Price seems to over rule common sense, even with the
best of manufacturers. Kingston offers data sheets
for their RAM. Every product with a certain SKU,
should match the architecture info in the datasheet.
Yet, for one of the relatively recent products, they
broke with tradition, played the spot market for
memory chips, bought two different chip densities.
Now, when you used the Kingston search engine, it
might say that product works with my VIA motherboard,
when in fact of the two compositions they were actually
making, one of them was wrong. And all because some
days, one of those chip types was a few cents cheaper,
then the next day the other type would be cheaper.

Normally, they would make a different SKU for each
composition, and keep everyone happy. I guess someone
worked out the cost of documentation and stock keeping,
and decided it would be fun to throw out a few curve
balls to the buying public. Both compositions offer
the same capacity (1GB), but one composition used
a higher density chip than the other (and the
affected chipsets don't have the extra address
bit needed to work with the denser chip).

Paul
 
L

larrymoencurly

It's not the original buyer I'm worried about. It's
the resale market (Ebay), where the original seller
won't remember to post the disclaimer (having thrown
all docs away the day of the original purchase). Then
someone buys that crap, and they post here asking why
it doesn't work.

This is why we have so-called standards for memory.
What should be released into the channel, is stuff
that works without compromise. Then later, if some
idiot throws away their documentation, sells the
RAM on, we can be fairly certain the new purchaser
won't get snookered.

I'd like to know what standards the makers of retail memory
modules follow when they take 1333MHz RAM chips and use them for
modules they rate for anywhere from 1600MHz - 2666MHz (proved
by APHnetworks.com and XbitLabs.com reviews), especially when a
lot of those modules fail user testing.
 
P

Paul

I'd like to know what standards the makers of retail memory
modules follow when they take 1333MHz RAM chips and use them for
modules they rate for anywhere from 1600MHz - 2666MHz (proved
by APHnetworks.com and XbitLabs.com reviews), especially when a
lot of those modules fail user testing.

Who says "close enough" only works in horse shoes.
It works in the RAM business too :)

Paul
 
A

Anssi Saari

Paul said:
Price seems to over rule common sense, even with the
best of manufacturers. Kingston offers data sheets
for their RAM. Every product with a certain SKU,
should match the architecture info in the datasheet.
Yet, for one of the relatively recent products, they
broke with tradition, played the spot market for
memory chips, bought two different chip densities.

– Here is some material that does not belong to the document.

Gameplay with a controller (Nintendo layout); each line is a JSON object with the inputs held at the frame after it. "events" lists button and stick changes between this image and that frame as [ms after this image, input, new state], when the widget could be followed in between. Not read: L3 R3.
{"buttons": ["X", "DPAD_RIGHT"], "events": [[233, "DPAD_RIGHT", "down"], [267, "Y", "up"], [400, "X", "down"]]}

Is that really anything new with Kingston? I vaguely remember having two
pairs of Kingston DIMMs in my computer years ago. Wondered how come the
modules had the same part number but different chips manufacturer,
different density and PCB... I figured it's just Kingston being
Kingston. Not a problem then or now though. USUALLY Kingston tends to be
the cheapest DIMM manufacturer in these parts so I mostly buy them.